Top of Selected passage

The Spirit Catches You and You Fall Down: A Hmong Child, Her American Doctors, and the Collision of Two Cultures: Anne Fadiman (1997, Afterword 2012, Farrar, Strauss and Giroux.)

By Jen Gilbert

The Multicultural Aged Care library has challenged my long held preference for reading fiction. The shelves hold many intriguing non-fiction titles for someone new to topics related to ageing and cultural and linguistic diversity. One book that has particularly moved me is Anne Fadiman’s 1997 book The Spirit Catches You and You Fall Down: A Hmong Child, Her American Doctors, and the Collision of Two Cultures.

This book tells the experiences of the Lees, a refugee family from the Hmong ethnic group who resettled in the USA after escaping from communist Laos in the late 1970s. Their youngest daughter, named Lia was born in 1982 in a Californian county hospital. Soon after her birth, it was clear that she suffered from epilepsy.  Fadiman relates the story of the Lee family and their cultural, linguistic, and medical struggles with the American medical system.

Bottom of Selected passage

Exercise tasks —
1. Translate this sentence from the book review into Spanish: "The shelves hold many intriguing non-fiction titles for someone new to topics related to ageing and cultural and linguistic diversity."
2. List every year or decade that the book review mentions, giving each only once.
3. Carry on the review of Anne Fadiman's book from its last sentence.

Top of Provided records

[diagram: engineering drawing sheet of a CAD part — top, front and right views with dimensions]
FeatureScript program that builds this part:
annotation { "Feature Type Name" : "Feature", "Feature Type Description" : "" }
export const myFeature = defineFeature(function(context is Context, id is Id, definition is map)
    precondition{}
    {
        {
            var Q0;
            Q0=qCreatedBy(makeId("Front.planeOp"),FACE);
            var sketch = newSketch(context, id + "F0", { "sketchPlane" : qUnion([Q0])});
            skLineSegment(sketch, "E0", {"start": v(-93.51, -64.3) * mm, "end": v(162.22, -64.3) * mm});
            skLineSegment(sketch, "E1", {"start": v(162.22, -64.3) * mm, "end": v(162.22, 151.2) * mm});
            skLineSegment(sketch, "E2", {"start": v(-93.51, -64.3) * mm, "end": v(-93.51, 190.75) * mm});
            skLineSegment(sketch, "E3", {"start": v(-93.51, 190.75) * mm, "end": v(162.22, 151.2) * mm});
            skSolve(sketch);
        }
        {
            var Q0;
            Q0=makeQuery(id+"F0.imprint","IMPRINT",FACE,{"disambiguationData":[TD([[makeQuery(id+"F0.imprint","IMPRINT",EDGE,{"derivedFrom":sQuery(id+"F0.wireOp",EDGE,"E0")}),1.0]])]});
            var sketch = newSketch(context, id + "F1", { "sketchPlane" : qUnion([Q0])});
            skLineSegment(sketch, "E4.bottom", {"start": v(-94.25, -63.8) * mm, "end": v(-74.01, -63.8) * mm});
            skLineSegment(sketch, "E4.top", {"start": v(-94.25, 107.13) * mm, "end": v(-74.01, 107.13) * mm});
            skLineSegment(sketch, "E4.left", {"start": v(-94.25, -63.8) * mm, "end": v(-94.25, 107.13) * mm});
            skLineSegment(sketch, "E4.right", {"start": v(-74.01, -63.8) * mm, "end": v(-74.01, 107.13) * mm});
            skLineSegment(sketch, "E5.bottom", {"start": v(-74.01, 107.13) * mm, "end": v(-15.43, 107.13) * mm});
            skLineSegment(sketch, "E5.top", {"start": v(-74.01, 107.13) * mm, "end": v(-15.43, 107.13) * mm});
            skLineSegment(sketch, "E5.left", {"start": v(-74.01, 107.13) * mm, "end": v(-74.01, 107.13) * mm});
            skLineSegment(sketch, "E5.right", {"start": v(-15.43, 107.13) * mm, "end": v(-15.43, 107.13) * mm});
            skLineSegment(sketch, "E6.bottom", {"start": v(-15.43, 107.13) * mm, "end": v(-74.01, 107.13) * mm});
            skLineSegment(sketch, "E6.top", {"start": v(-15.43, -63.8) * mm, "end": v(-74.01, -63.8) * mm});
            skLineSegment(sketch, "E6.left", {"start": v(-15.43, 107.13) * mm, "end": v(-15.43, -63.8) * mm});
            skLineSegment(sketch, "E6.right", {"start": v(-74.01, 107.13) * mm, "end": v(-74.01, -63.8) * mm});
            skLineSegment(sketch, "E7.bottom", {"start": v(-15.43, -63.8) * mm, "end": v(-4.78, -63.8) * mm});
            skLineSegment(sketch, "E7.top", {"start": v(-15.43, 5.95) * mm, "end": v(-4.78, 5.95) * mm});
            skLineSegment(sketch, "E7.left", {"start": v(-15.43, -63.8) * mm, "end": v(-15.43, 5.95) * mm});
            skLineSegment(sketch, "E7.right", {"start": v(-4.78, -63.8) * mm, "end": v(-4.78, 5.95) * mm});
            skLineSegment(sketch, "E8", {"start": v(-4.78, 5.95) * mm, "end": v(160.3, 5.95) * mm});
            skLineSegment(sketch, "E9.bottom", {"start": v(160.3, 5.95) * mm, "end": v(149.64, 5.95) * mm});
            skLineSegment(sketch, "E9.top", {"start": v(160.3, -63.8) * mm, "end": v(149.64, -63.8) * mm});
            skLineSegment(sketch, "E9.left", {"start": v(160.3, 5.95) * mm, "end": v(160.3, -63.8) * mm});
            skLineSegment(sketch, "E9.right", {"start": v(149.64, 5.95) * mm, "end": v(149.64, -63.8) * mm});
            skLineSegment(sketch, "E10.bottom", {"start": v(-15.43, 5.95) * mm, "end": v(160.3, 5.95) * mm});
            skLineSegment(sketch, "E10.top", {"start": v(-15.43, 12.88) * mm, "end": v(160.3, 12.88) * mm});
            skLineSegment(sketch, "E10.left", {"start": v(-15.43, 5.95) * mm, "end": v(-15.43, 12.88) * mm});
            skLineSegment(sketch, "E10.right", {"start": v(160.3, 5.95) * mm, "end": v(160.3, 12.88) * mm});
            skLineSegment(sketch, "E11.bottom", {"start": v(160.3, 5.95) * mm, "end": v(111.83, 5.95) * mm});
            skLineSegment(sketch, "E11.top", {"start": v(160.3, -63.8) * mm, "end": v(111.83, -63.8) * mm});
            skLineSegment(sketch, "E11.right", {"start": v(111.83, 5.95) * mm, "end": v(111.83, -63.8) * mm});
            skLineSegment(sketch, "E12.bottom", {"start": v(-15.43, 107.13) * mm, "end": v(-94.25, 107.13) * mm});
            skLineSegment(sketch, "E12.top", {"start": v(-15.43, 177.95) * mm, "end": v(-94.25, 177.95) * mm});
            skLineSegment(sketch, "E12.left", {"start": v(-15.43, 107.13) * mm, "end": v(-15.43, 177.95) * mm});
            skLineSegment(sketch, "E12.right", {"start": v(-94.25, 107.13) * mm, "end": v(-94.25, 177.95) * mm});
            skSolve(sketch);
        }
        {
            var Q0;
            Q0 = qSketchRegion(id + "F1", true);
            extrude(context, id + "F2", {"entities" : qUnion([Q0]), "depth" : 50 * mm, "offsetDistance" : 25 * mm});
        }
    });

Bottom of Provided records

Written responses —
1. Los estantes contienen muchos títulos de no ficción interesantes para alguien que se inicia en temas relacionados con el envejecimiento y la diversidad cultural y lingüística.

2. 1997, 2012, the late 1970s, 1982

3.
Fadiman provides extensive background information on the history, language and culture of the Hmong people. This is not only extremely interesting but also essential in understanding the Hmong response to American mainstream medical thought and practices. The story of the Lee family is supported by extensive research and countless personal interviews ranging from Lia’s treating medical practitioners and social support workers to members of the Hmong community. While her deep affection for the Lee family is never in doubt, Fadiman presents a very balanced and sensitive account of what is was like for everyone involved in Lia’s care. The writing style is very engaging and it is easy to identify with all those involved, with emotions ranging from humour, joy, sadness, anger and frustration.

The Spirit Catches You and You Fall Down won many awards when it was first published in 1997 and I believe these are well deserved. It is also of interest that Fadiman wrote an Afterword for the 2012 edition which gives a welcome update on the Lee family and others, thirty years after Lia was born.

Although the Hmong community in Australia is one of the smallest refugee groups, and you might feel that this book is not relevant to the Australian context, the lessons that we can learn from it are very relevant today. The basic principles of culturally appropriate care, the use of qualified interpreters and a willingness to listen and understand can be easily transferred to working with ageing, ill and frail members of other culturally and linguistically diverse community groups.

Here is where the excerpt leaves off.